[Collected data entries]

___

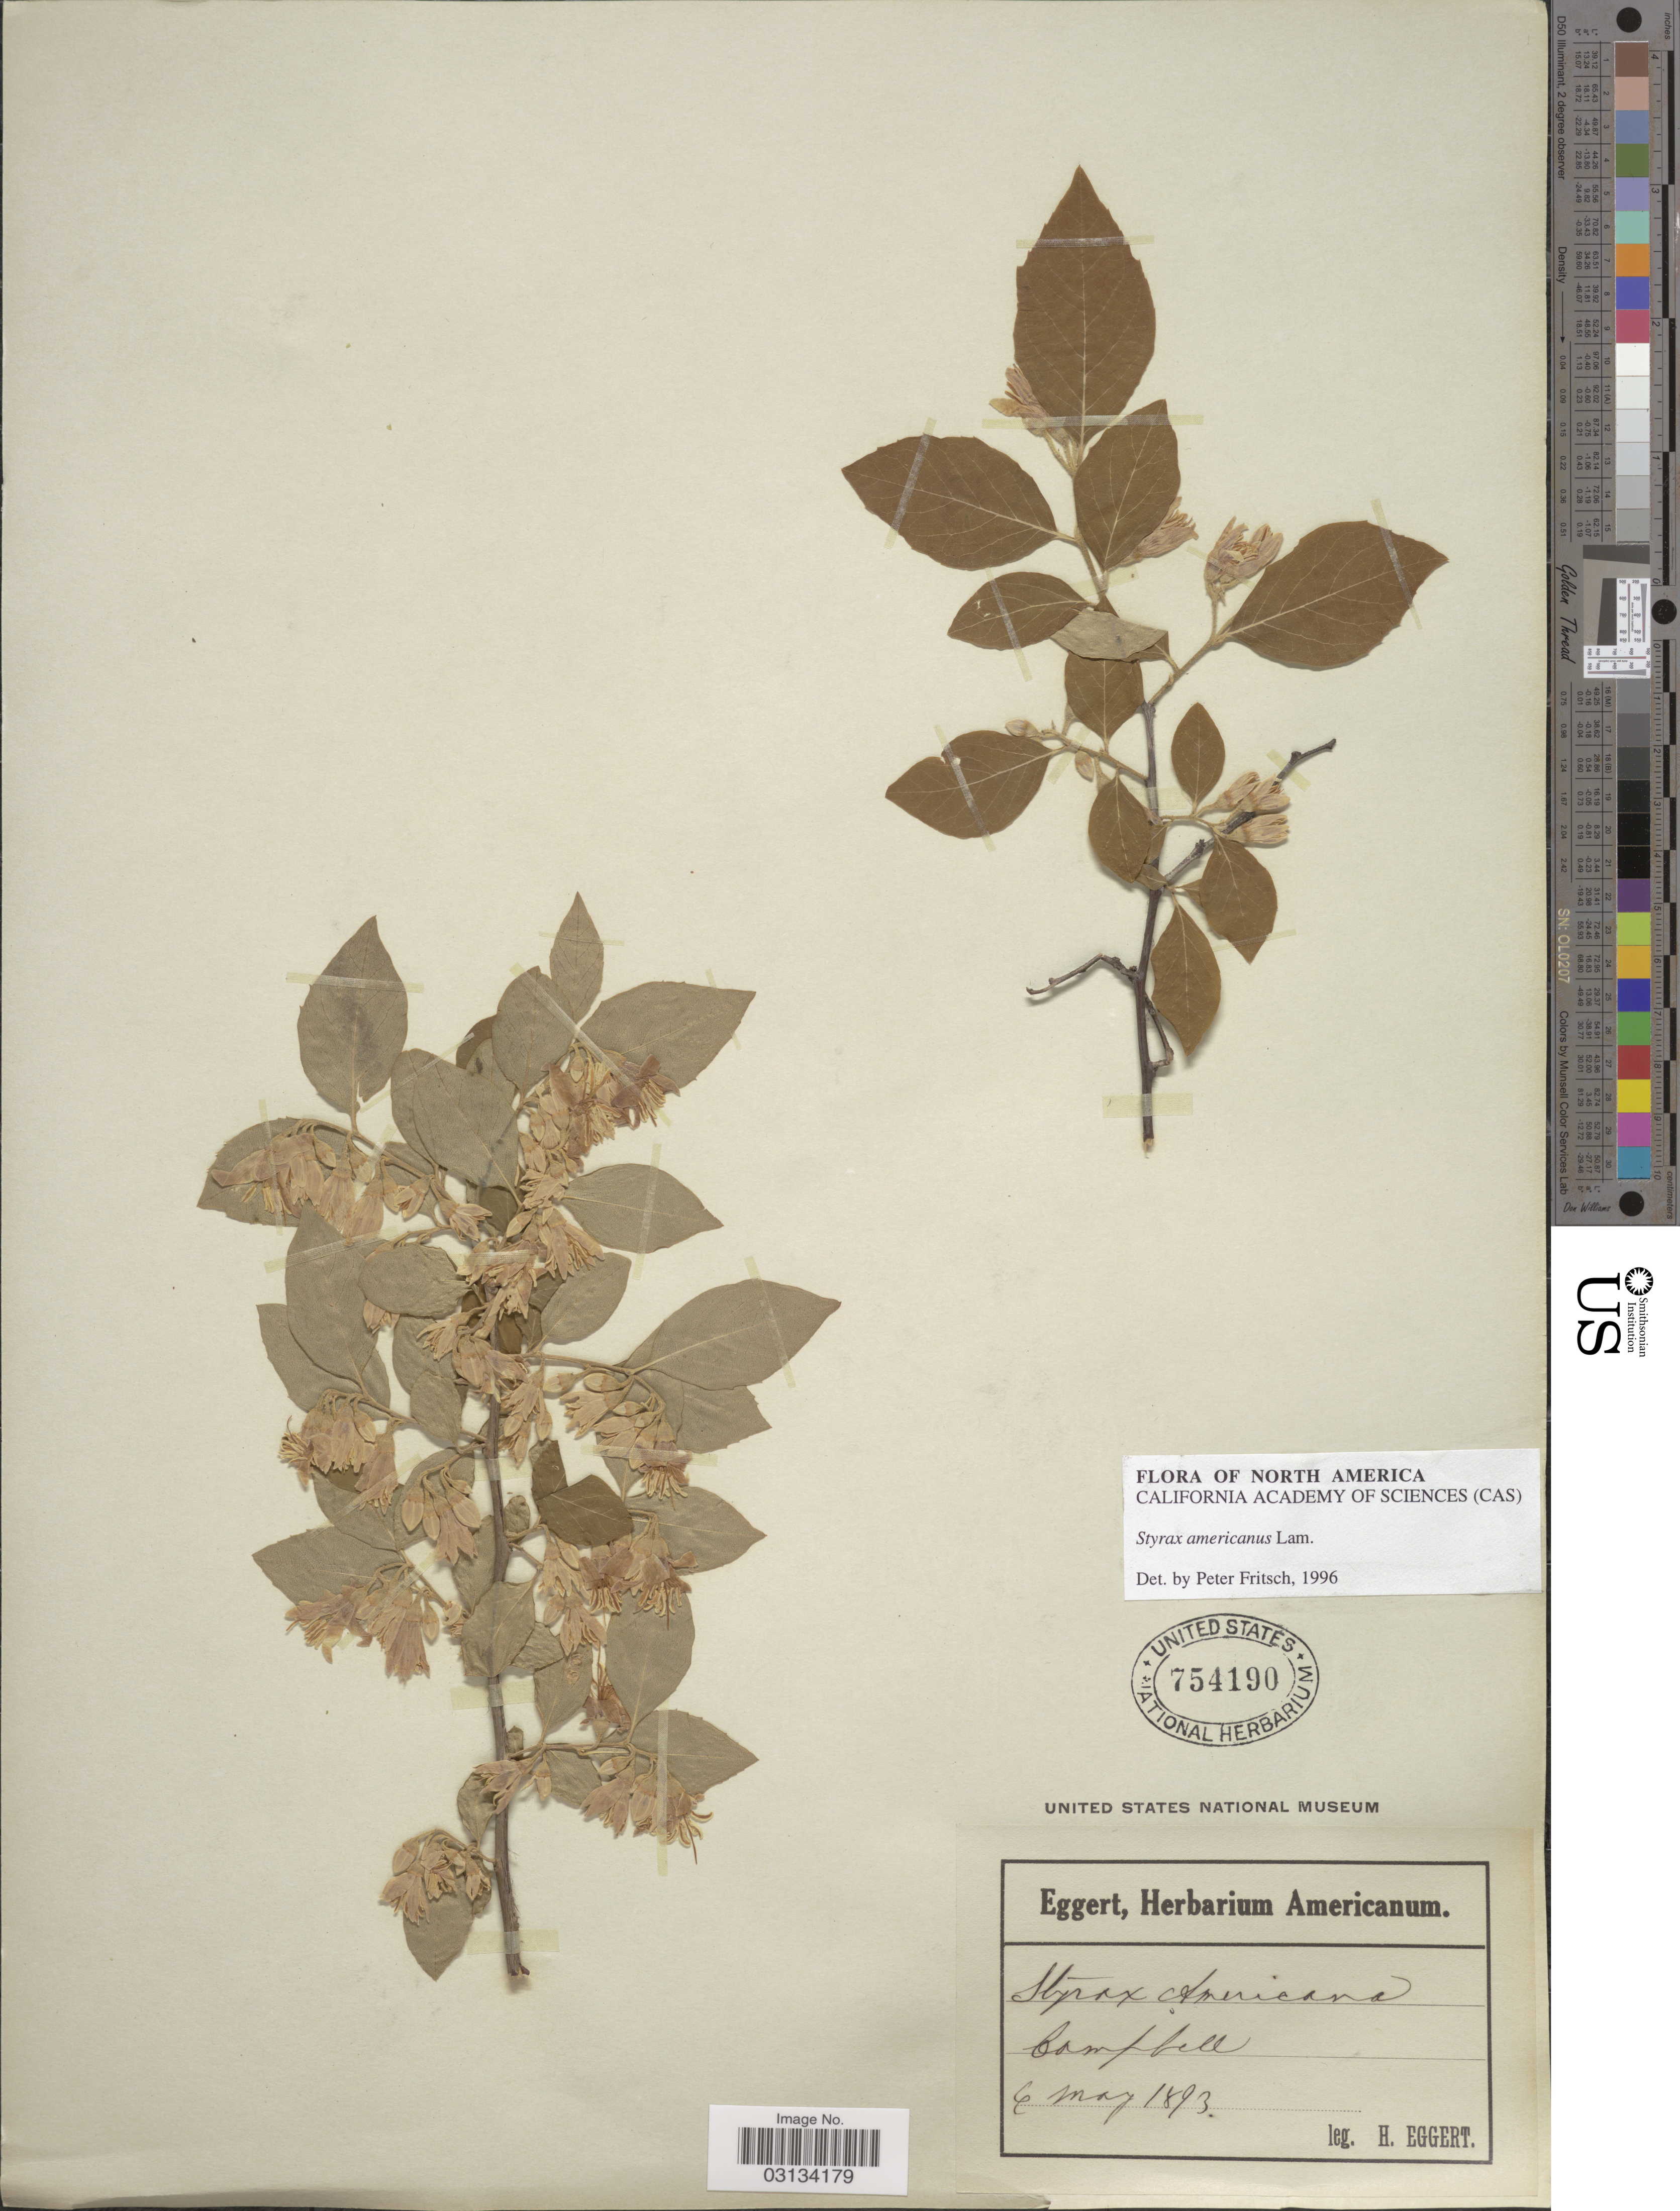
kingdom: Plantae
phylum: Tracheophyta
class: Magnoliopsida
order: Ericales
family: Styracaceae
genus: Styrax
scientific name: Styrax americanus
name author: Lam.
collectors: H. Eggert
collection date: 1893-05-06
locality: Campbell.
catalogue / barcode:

___

**Aim of the task**
Render the lines of every item as a JSON list of strings with one string per line, skipping blank lines. Leave the pictures out.

**Written answer**
[
  "kingdom: Plantae",
  "phylum: Tracheophyta",
  "class: Magnoliopsida",
  "order: Ericales",
  "family: Styracaceae",
  "genus: Styrax",
  "scientific name: Styrax americanus",
  "name author: Lam.",
  "collectors: H. Eggert",
  "collection date: 1893-05-06",
  "locality: Campbell.",
  "catalogue / barcode:"
]